Don’t dial 911 while you’re committing the crime.

“Never go back to the scene of the crime”

“Get rid of absolutely everything used in the commission of that crime: all of your clothes, shoes, your cell phone (if you had it on you).”

“If the victim was in your car, and there wasn’t a previous, innocuous situation in which the victim was in your car (that other people can testify to), get rid of your car.”

Make sure the body is disposed of far from the scene of the crime.

Do not talk about Crime Club.

Leave the gun.

Take the cannoli.

Quail hunting can work in a pinch.

If you rob a convenience store at 4 in the morning after the first snow of the season, don’t drive down two blocks, turn, drive four more blocks, then park and count up the take.

This happened in Warren, Ohio, and there were three directions that they could have gone that would have put them on a highway or major artery within three blocks. Therefore the cops didn’t check out the tire tracks until after they’d taken the report.

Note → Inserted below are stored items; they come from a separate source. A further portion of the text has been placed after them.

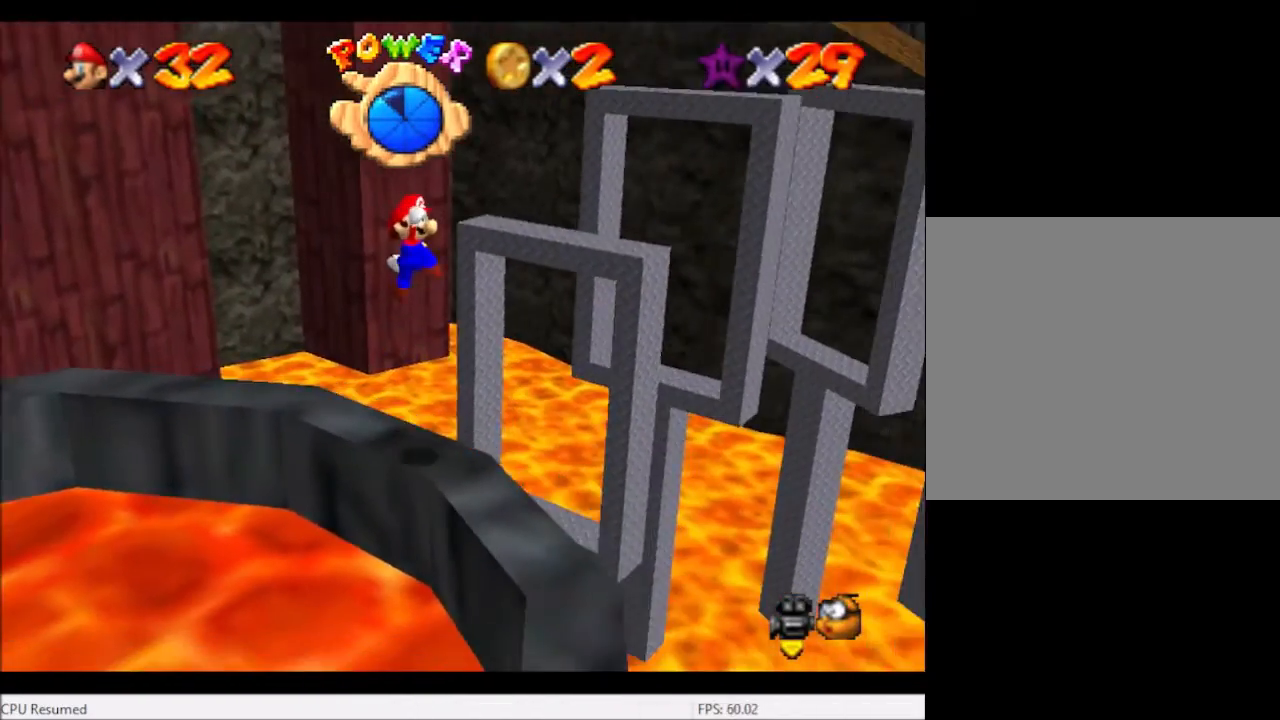
{"buttons": [], "left_stick": "center", "right_stick": "center", "events": [[34, "A", "up"], [34, "left_stick", "left"], [501, "left_stick", "center"]]}
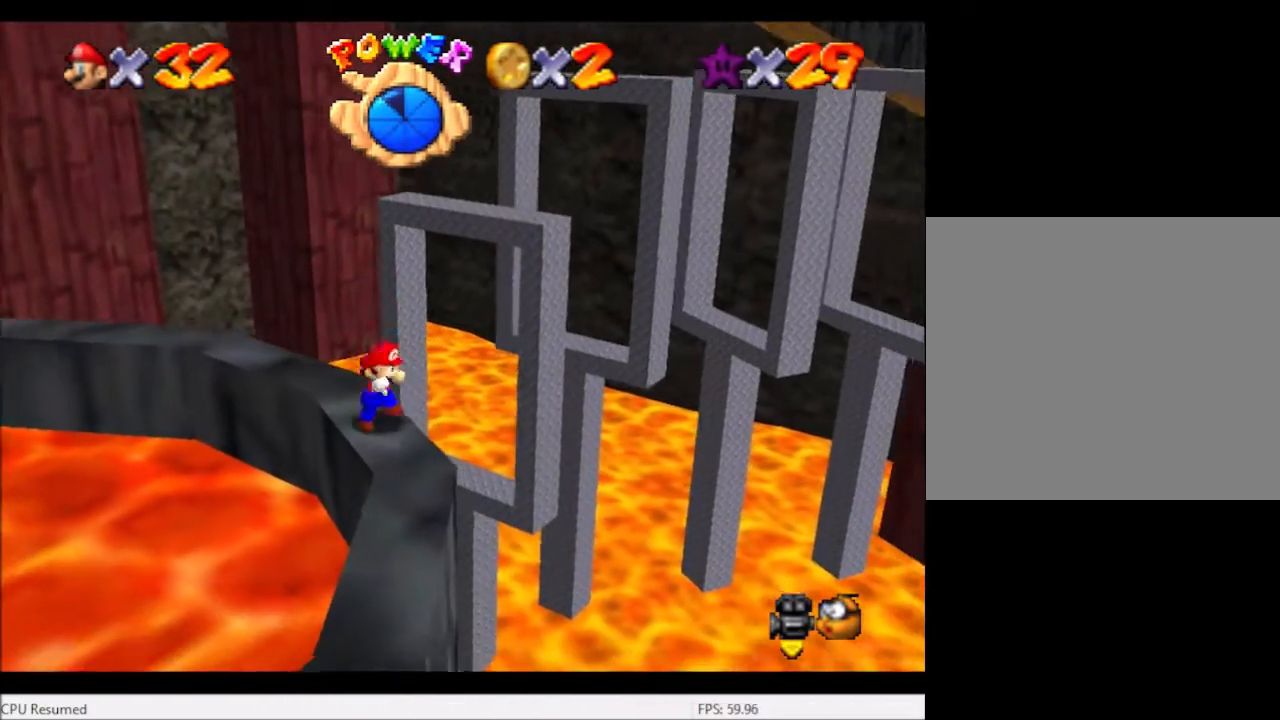
{"buttons": [], "left_stick": "up", "right_stick": "center", "events": [[167, "left_stick", "up"]]}
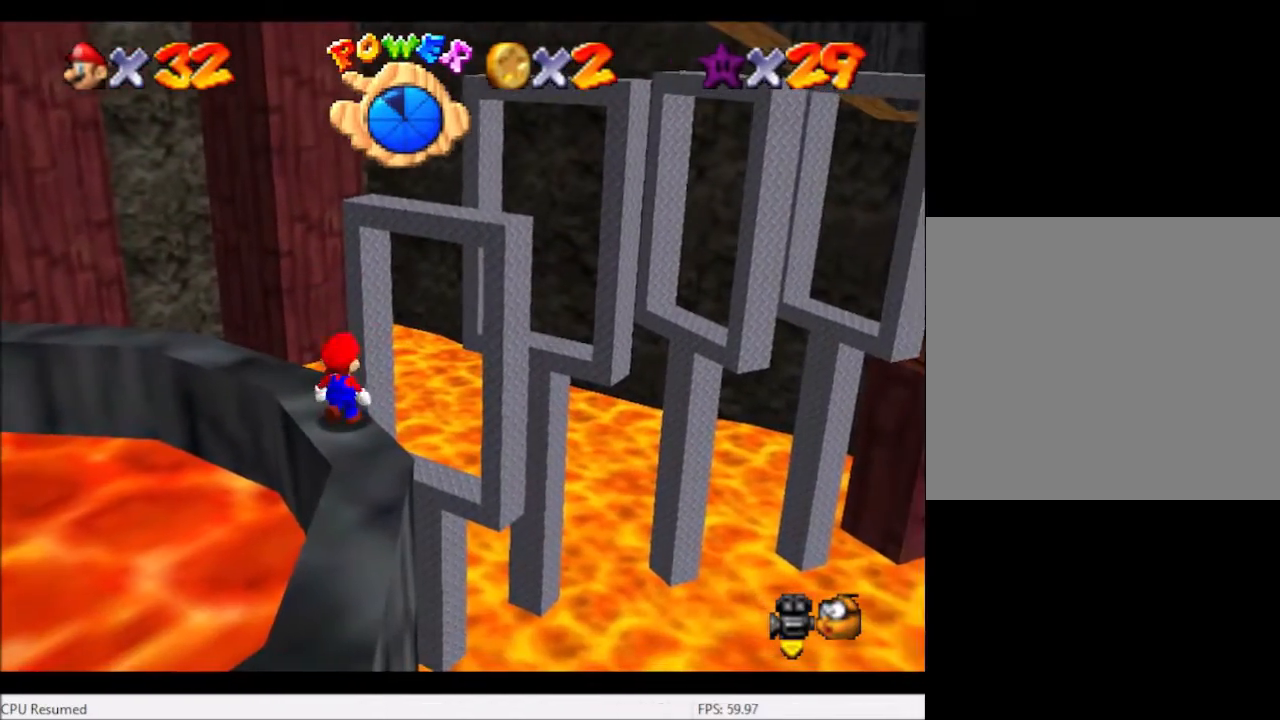
{"buttons": [], "left_stick": "down-right", "right_stick": "center", "events": [[101, "left_stick", "down-left"], [167, "A", "down"], [267, "left_stick", "down"], [401, "left_stick", "down-right"], [434, "A", "up"]]}
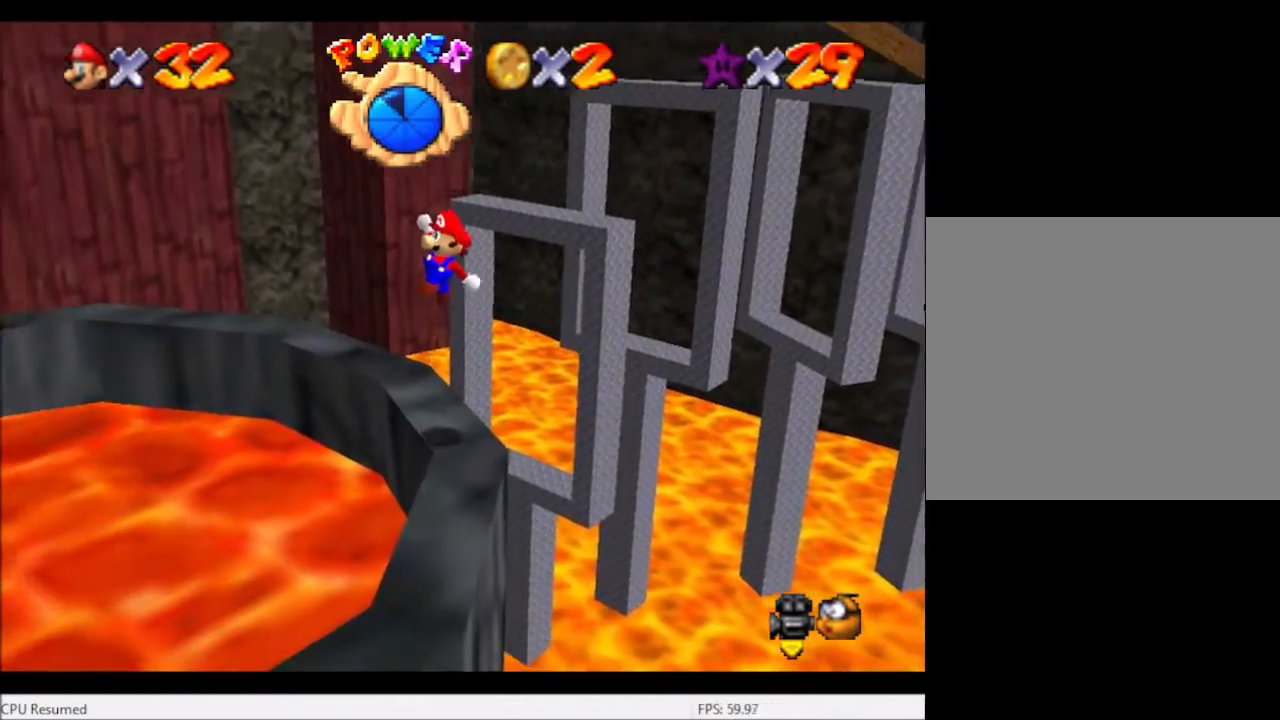
{"buttons": [], "left_stick": "center", "right_stick": "center", "events": [[367, "left_stick", "center"]]}
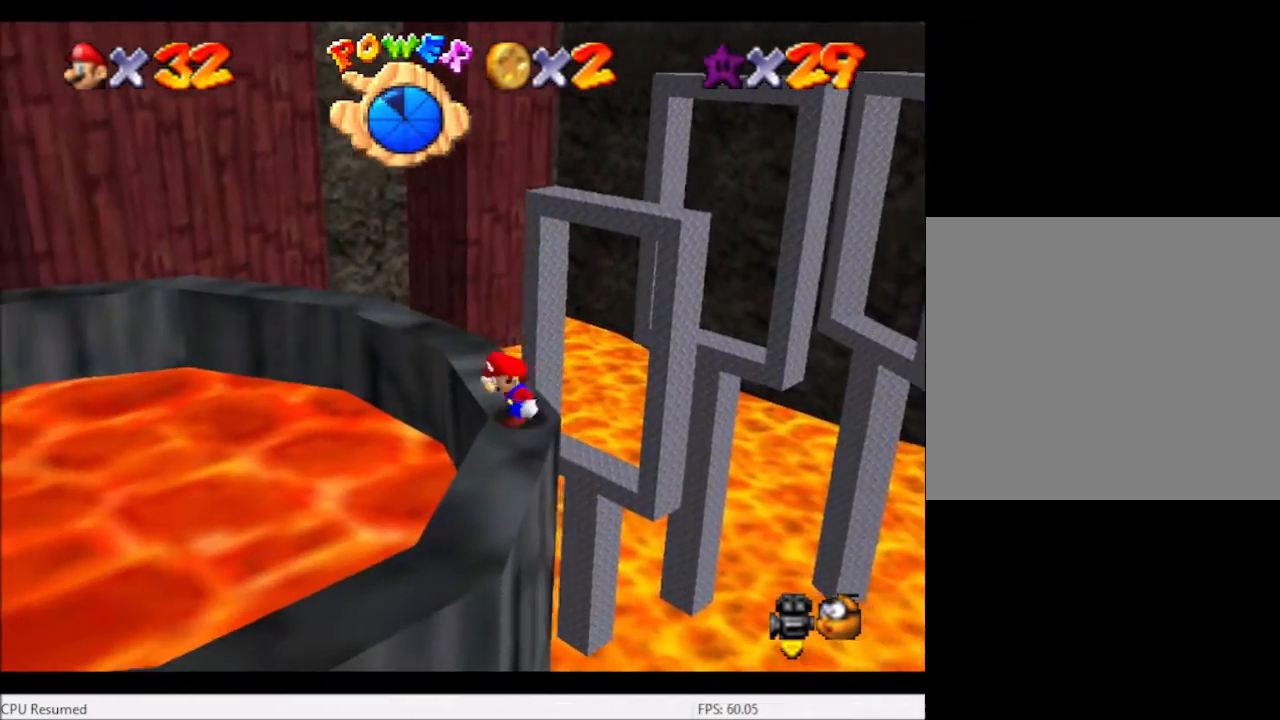
{"buttons": [], "left_stick": "up", "right_stick": "center", "events": [[67, "left_stick", "up"]]}
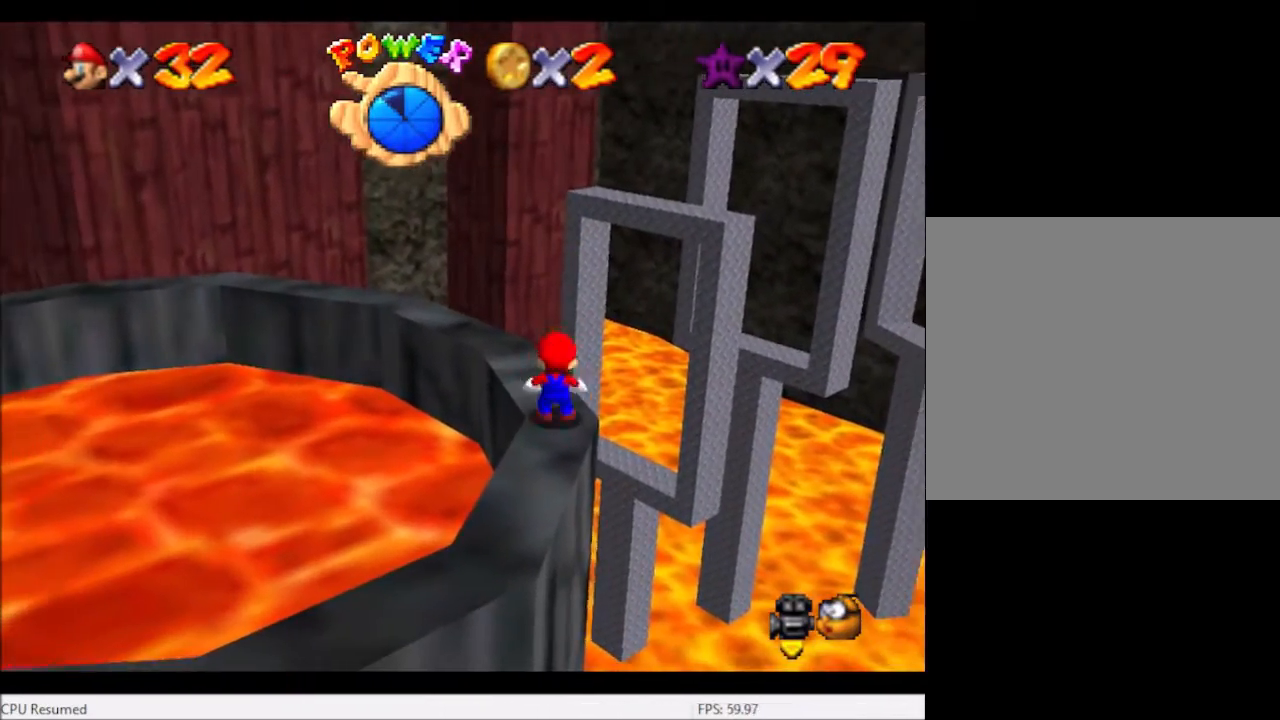
{"buttons": [], "left_stick": "down", "right_stick": "center", "events": [[67, "A", "down"], [133, "left_stick", "left"], [200, "left_stick", "down"], [300, "A", "up"]]}
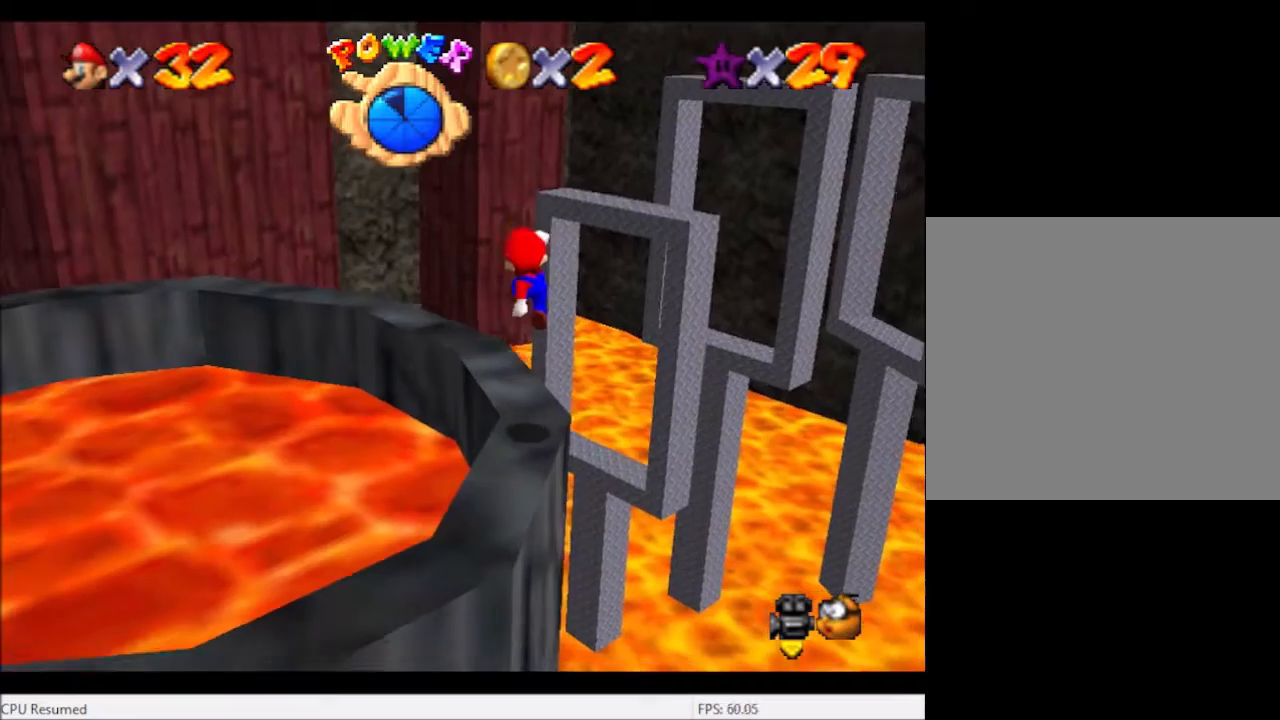
{"buttons": [], "left_stick": "up", "right_stick": "center", "events": [[67, "left_stick", "center"], [401, "B", "down"], [401, "left_stick", "up"], [434, "B", "up"]]}
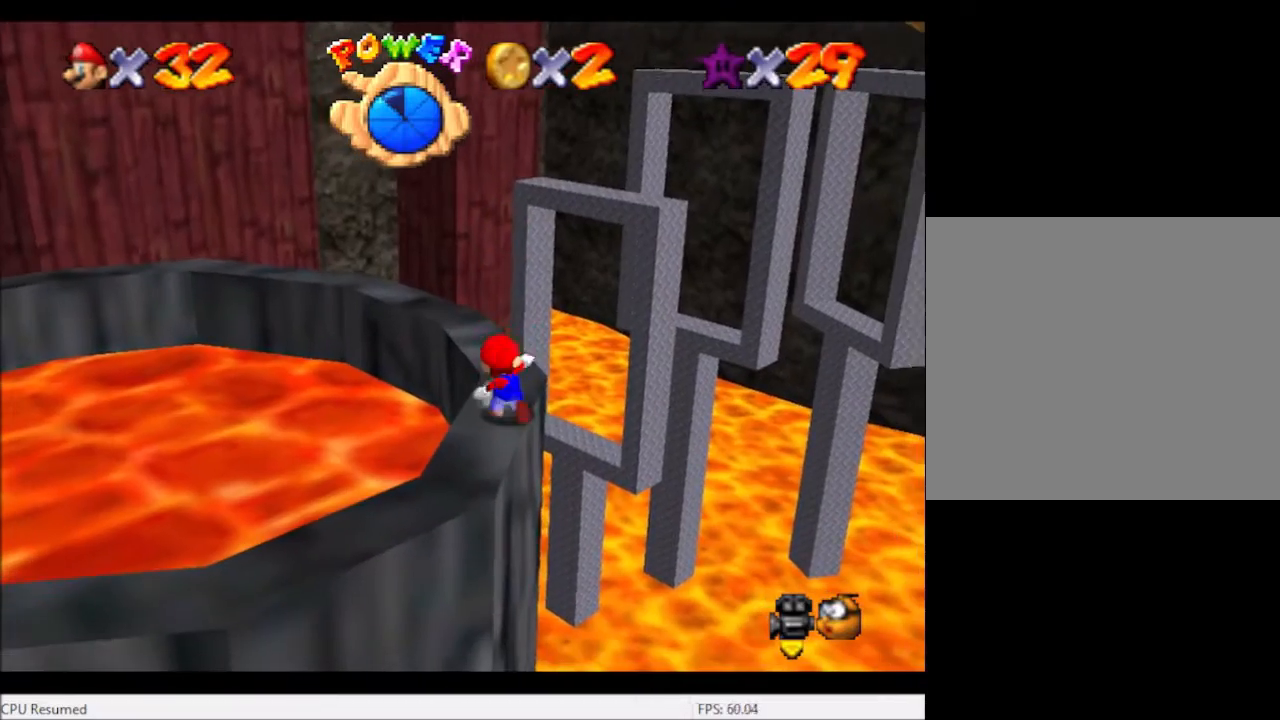
{"buttons": [], "left_stick": "up-left", "right_stick": "center", "events": [[133, "left_stick", "up-left"], [367, "left_stick", "center"], [500, "left_stick", "up-left"]]}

They must have been bad at math. Even with two of them, they were still counting when the cops came up to the car.

Become a highly-paid professional athlete.
Youcangetaway
with
anything
you
want!

Just make sure all your victims are human. Hurt a dog and you’re in trouble.

Better yet: Don’t go 68 in a 55 zone.

Even before I read this, my contribution to the thread was going to be Drive carefully and obey all traffic laws on the way home from the crime.

In short I’d suggest Premeditation.

iirc this advice came from Mr. Double Tap, a hitman associated with Kirksey Nix:

  1. kill your victim outside

  2. kill from a distance without identifying yourself to the victim

  3. never touch the victim [when you approach for the coup de grâce don’t riffle around for his wallet or wristwatch]

  4. walk from the scene to your exit transport which is out of visual range of the scene. if possible your exit vehicle should be in close range to an interstate highway or major thoughfare. this vehicle shouldn’t be linked directly to you.

If you invade a country in a way that turns out to have violated international law, have the UN re-write their laws after the fact.